*** GIVEN INFORMATION

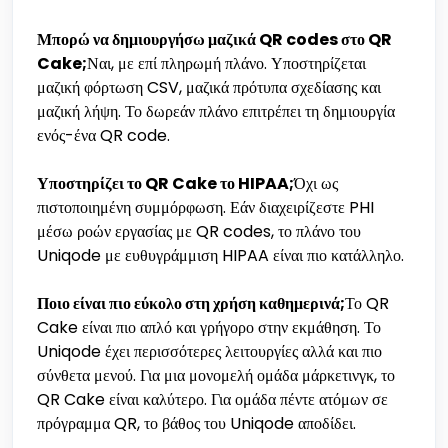
Μπορώ να δημιουργήσω μαζικά QR codes στο QR
Cake;
Ναι, με επί πληρωμή πλάνο. Υποστηρίζεται
μαζική φόρτωση CSV, μαζικά πρότυπα σχεδίασης και
μαζική λήψη. Το δωρεάν πλάνο επιτρέπει τη δημιουργία
ενός-ένα QR code.
Υποστηρίζει το QR Cake το HIPAA;
Όχι ως
πιστοποιημένη συμμόρφωση. Εάν διαχειρίζεστε PHI
μέσω ροών εργασίας με QR codes, το πλάνο του
Uniqode με ευθυγράμμιση HIPAA είναι πιο κατάλληλο.
Ποιο είναι πιο εύκολο στη χρήση καθημερινά;
Το QR
Cake είναι πιο απλό και γρήγορο στην εκμάθηση. Το
Uniqode έχει περισσότερες λειτουργίες αλλά και πιο
σύνθετα μενού. Για μια μονομελή ομάδα μάρκετινγκ, το
QR Cake είναι καλύτερο. Για ομάδα πέντε ατόμων σε
πρόγραμμα QR, το βάθος του Uniqode αποδίδει.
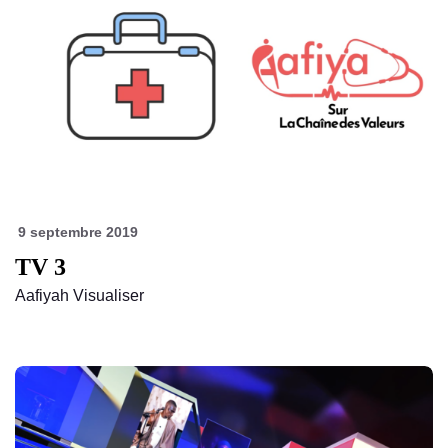
9 septembre 2019
TV 3
Aafiyah Visualiser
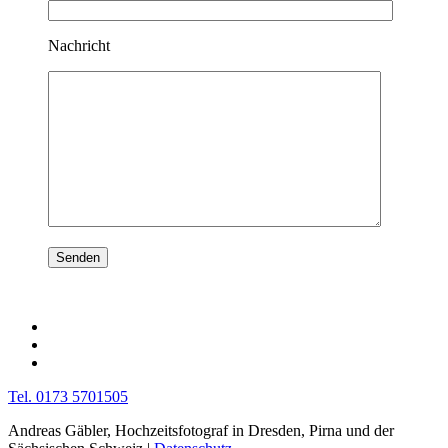
Nachricht
Tel. 0173 5701505
Andreas Gäbler, Hochzeitsfotograf in Dresden, Pirna und der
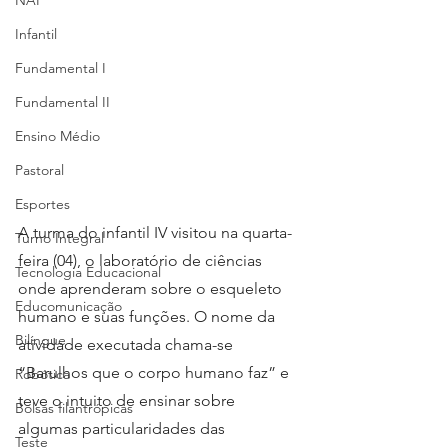
NAP
Infantil
Fundamental I
Fundamental II
Ensino Médio
Pastoral
Esportes
A turma do infantil IV visitou na quarta-
Turno Integral
feira (04), o laboratório de ciências 
Tecnologia Educacional
onde aprenderam sobre o esqueleto 
Educomunicação
humano e suas funções. O nome da 
Bilíngue
atividade executada chama-se 
“Barulhos que o corpo humano faz” e 
Robótica
teve o intuito de ensinar sobre 
Bolsas filantrópicas
algumas particularidades das 
Teste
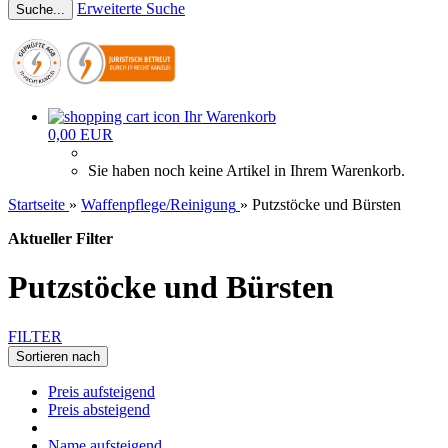
Erweiterte Suche
Suche...
Ihr Warenkorb
0,00 EUR
Sie haben noch keine Artikel in Ihrem Warenkorb.
Startseite
»
Waffenpflege/Reinigung
»
Putzstöcke und Bürsten
Aktueller Filter
Putzstöcke und Bürsten
FILTER
Sortieren nach
Preis aufsteigend
Preis absteigend
Name aufsteigend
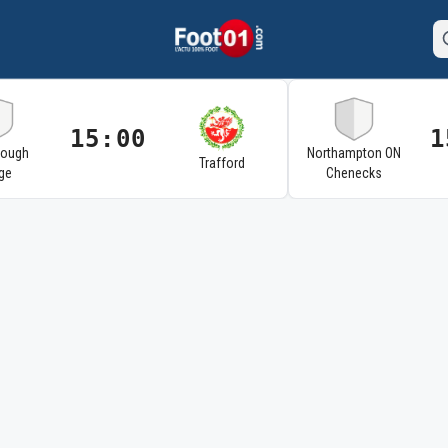
15:00
1
rough
Northampton ON
Trafford
ge
Chenecks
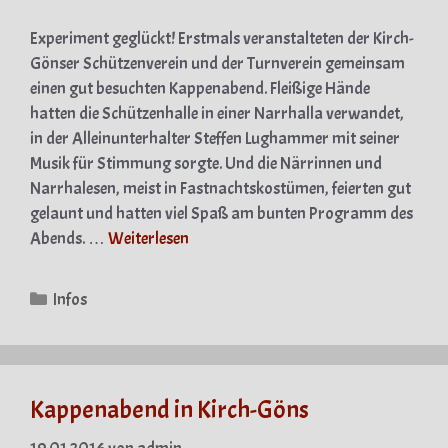
Experiment geglückt! Erstmals veranstalteten der Kirch-
Gönser Schützenverein und der Turnverein gemeinsam
einen gut besuchten Kappenabend. Fleißige Hände
hatten die Schützenhalle in einer Narrhalla verwandet,
in der Alleinunterhalter Steffen Lughammer mit seiner
Musik für Stimmung sorgte. Und die Närrinnen und
Narrhalesen, meist in Fastnachtskostümen, feierten gut
gelaunt und hatten viel Spaß am bunten Programm des
Abends. …
Weiterlesen
Kategorien
Infos
Kappenabend in Kirch-Göns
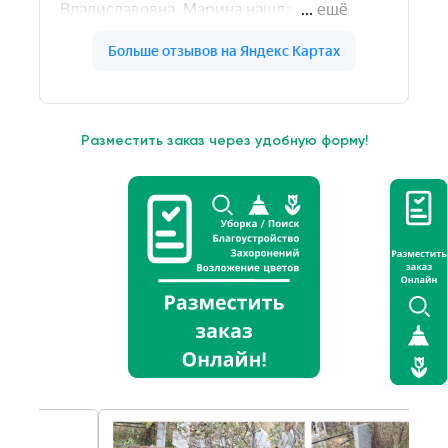
Разместить заказ через удобную форму!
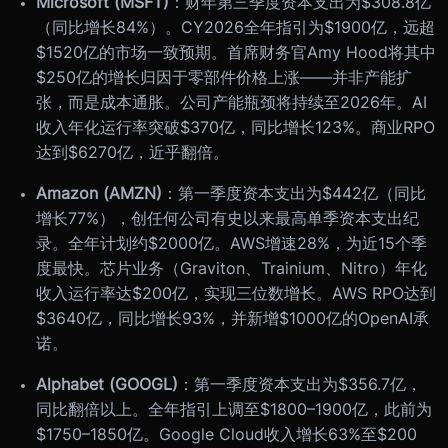
Microsoft (MSFT)
：财年第三季度资本支出为$308.8亿
（同比增长84%）。CY2026全年指引为$1900亿，远超
$1520亿的市场一致预期。首席财务官Amy Hood将其中
$250亿的增长归因于零部件价格上涨——并非产能扩
张，而是成本通胀。公司产能瓶颈将持续至2026年。AI
收入年化运行率突破$370亿，同比增长123%。商业RPO
达到$6270亿，近乎翻倍。
Amazon (AMZN)
：第一季度资本支出为$442亿（同比
增长77%），创任何公司有史以来最高单季资本支出纪
录。全年计划约$2000亿。AWS增速28%，为近15个季
度最快。芯片业务（Graviton、Trainium、Nitro）年化
收入运行率达$200亿，实现三位数增长。AWS RPO达到
$3640亿，同比增长93%，并新增$1000亿的OpenAI承
诺。
Alphabet (GOOGL)
：第一季度资本支出为$356.7亿，
同比翻倍以上。全年指引上调至$1800–1900亿，此前为
$1750–1850亿。Google Cloud收入增长63%至$200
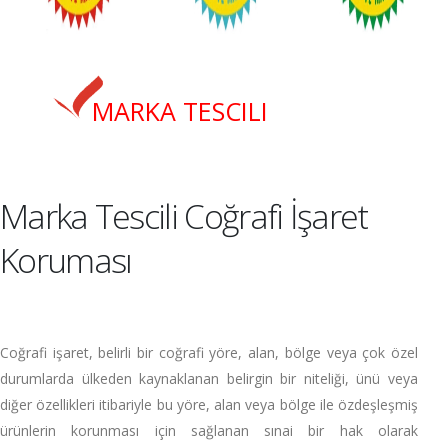
MARKA TESCILI
Marka Tescili Coğrafi İşaret
Koruması
Coğrafi işaret, belirli bir coğrafi yöre, alan, bölge veya çok özel
durumlarda ülkeden kaynaklanan belirgin bir niteliği, ünü veya
diğer özellikleri itibariyle bu yöre, alan veya bölge ile özdeşleşmiş
ürünlerin korunması için sağlanan sınai bir hak olarak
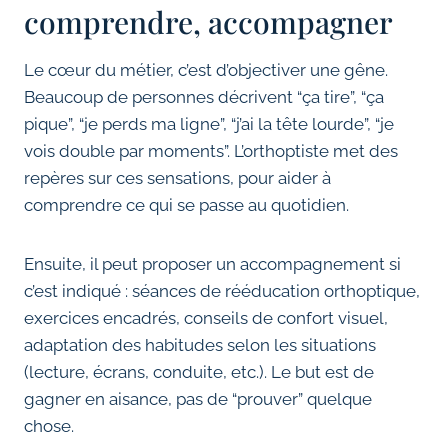
comprendre, accompagner
Le cœur du métier, c’est d’objectiver une gêne.
Beaucoup de personnes décrivent “ça tire”, “ça
pique”, “je perds ma ligne”, “j’ai la tête lourde”, “je
vois double par moments”. L’orthoptiste met des
repères sur ces sensations, pour aider à
comprendre ce qui se passe au quotidien.
Ensuite, il peut proposer un accompagnement si
c’est indiqué : séances de rééducation orthoptique,
exercices encadrés, conseils de confort visuel,
adaptation des habitudes selon les situations
(lecture, écrans, conduite, etc.). Le but est de
gagner en aisance, pas de “prouver” quelque
chose.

******

# BRIEF:
Output every line from the one containing "Разместить заказ через удобную форму!" through the end of the records, reproducing each line precisely and omitting the picture markers.

# EXPECTED ANSWER:
Разместить заказ через удобную форму!
Microsoft (MSFT)
：财年第三季度资本支出为$308.8亿
（同比增长84%）。CY2026全年指引为$1900亿，远超
$1520亿的市场一致预期。首席财务官Amy Hood将其中
$250亿的增长归因于零部件价格上涨——并非产能扩
张，而是成本通胀。公司产能瓶颈将持续至2026年。AI
收入年化运行率突破$370亿，同比增长123%。商业RPO
达到$6270亿，近乎翻倍。
Amazon (AMZN)
：第一季度资本支出为$442亿（同比
增长77%），创任何公司有史以来最高单季资本支出纪
录。全年计划约$2000亿。AWS增速28%，为近15个季
度最快。芯片业务（Graviton、Trainium、Nitro）年化
收入运行率达$200亿，实现三位数增长。AWS RPO达到
$3640亿，同比增长93%，并新增$1000亿的OpenAI承
诺。
Alphabet (GOOGL)
：第一季度资本支出为$356.7亿，
同比翻倍以上。全年指引上调至$1800–1900亿，此前为
$1750–1850亿。Google Cloud收入增长63%至$200
MARKA TESCILI
Marka Tescili Coğrafi İşaret
Koruması
Coğrafi işaret, belirli bir coğrafi yöre, alan, bölge veya çok özel
durumlarda ülkeden kaynaklanan belirgin bir niteliği, ünü veya
diğer özellikleri itibariyle bu yöre, alan veya bölge ile özdeşleşmiş
ürünlerin korunması için sağlanan sınai bir hak olarak
comprendre, accompagner
Le cœur du métier, c’est d’objectiver une gêne.
Beaucoup de personnes décrivent “ça tire”, “ça
pique”, “je perds ma ligne”, “j’ai la tête lourde”, “je
vois double par moments”. L’orthoptiste met des
repères sur ces sensations, pour aider à
comprendre ce qui se passe au quotidien.
Ensuite, il peut proposer un accompagnement si
c’est indiqué : séances de rééducation orthoptique,
exercices encadrés, conseils de confort visuel,
adaptation des habitudes selon les situations
(lecture, écrans, conduite, etc.). Le but est de
gagner en aisance, pas de “prouver” quelque
chose.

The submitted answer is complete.